O procurador regional da República Fernando José Araújo Ferreira, autor do pedido de reconsideração, alerta ainda para o fato de que o índice de subnotificação de contaminados em Sergipe é gigantesco. No último dia 30 de abril, a OpenKnowledge Brasil (OKBR) divulgou um ranking dos estados brasileiros, organizado conforme o grau de transparência na divulgação de dados sobre a covid-19 (levando em conta itens como idade, sexo, status de atendimento, doenças associadas, ocupação de leitos e testes disponíveis e aplicados e, ainda, o detalhamento das informações). Sergipe está entre os últimos da lista, com uma das piores avaliações.

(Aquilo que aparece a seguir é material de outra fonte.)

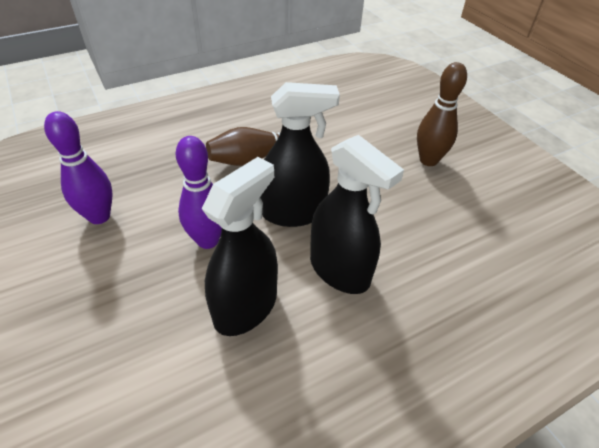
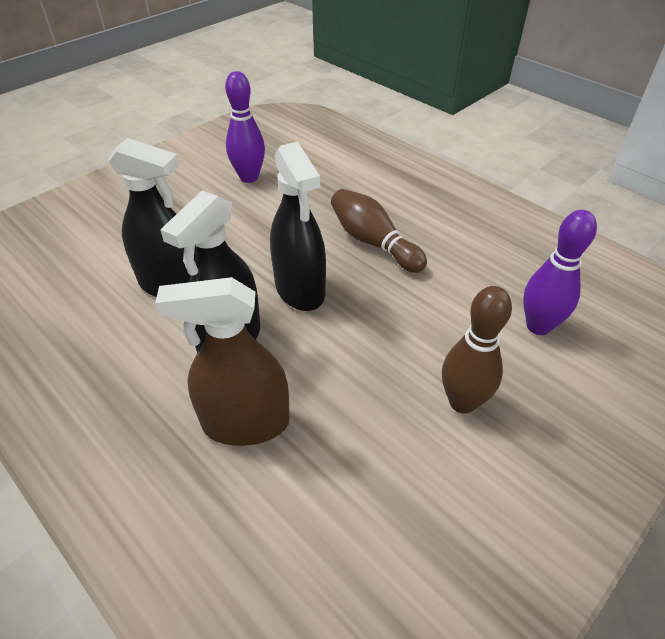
camera: 75 degrees right, 0 degrees up
(208, 240) = (242, 242): purple bowling pin -> purple bowling pin (538, 326)
(431, 274) = (245, 423): none -> brown spray bottle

“Sem uma testagem em massa da população, a fim de saber não só a real quantidade de pessoas infectadas, mas também o número preciso de mortes por covid-19, bem como se a curva que demonstra o número de pessoas infectadas está em ascensão ou decréscimo, qualquer medida de relaxamento de isolamento social se mostra, no mínimo, irresponsável”, declara o procurador. Ele destaca que é exatamente esse o posicionamento do Ministério da Saúde brasileiro, conforme aponta reportagem da Folha de S. Paulo, de 30/4/2020, em que o ministro Nelson Teich afirma, categoricamente, que “(...) não é possível flexibilizar distanciamento com casos em franca ascensão”.
O MPF chama a atenção ainda para o alerta do Dr. Miguel Angelo Laporta Nicolelis, médico, cientista da saúde e coordenador da Comissão Científica do Consórcio Nordeste para o enfrentamento do coronavírus e da covid-19 nos nove estados nordestinos, sobre os perigos que o estado de Sergipe pode representar para toda a Região Nordeste, com o relaxamento do distanciamento social. O cientista afirmou, em uma reportagem: “Nós estamos olhando com muito cuidado, fazendo projeção para todos os Estados, mas, por exemplo, a minha grande preocupação neste momento é com Sergipe, porque se Sergipe relaxar no distanciamento social e tiver uma inundação de casos, aí você perde o primeiro dominó desse jogo, e aí vai caindo o Norte da Bahia, vai caindo Alagoas, vai caindo o centro do Nordeste e vai chegando nos ramos rodoviários que começam a espalhar isso por todo lugar”.